Page-level text extractions

++++++++

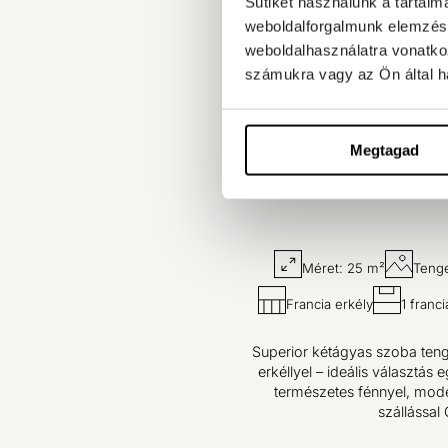
Sütiket használunk a tartal
weboldalforgalmunk elemzésé
weboldalhasználatra vonatko
számukra vagy az Ön által ha
Megtagad
Méret: 25 m²
Tenge
Francia erkély
1 franc
Superior kétágyas szoba tenge
erkéllyel – ideális választás
természetes fénnyel, mode
szállással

++++++++

* What the task asks *
Copy every entry word for word, but omit the pictures.

* Response to this task *
Sütiket használunk a tartal
weboldalforgalmunk elemzésé
weboldalhasználatra vonatko
számukra vagy az Ön által ha
Megtagad
Méret: 25 m²
Tenge
Francia erkély
1 franc
Superior kétágyas szoba tenge
erkéllyel – ideális választás
természetes fénnyel, mode
szállással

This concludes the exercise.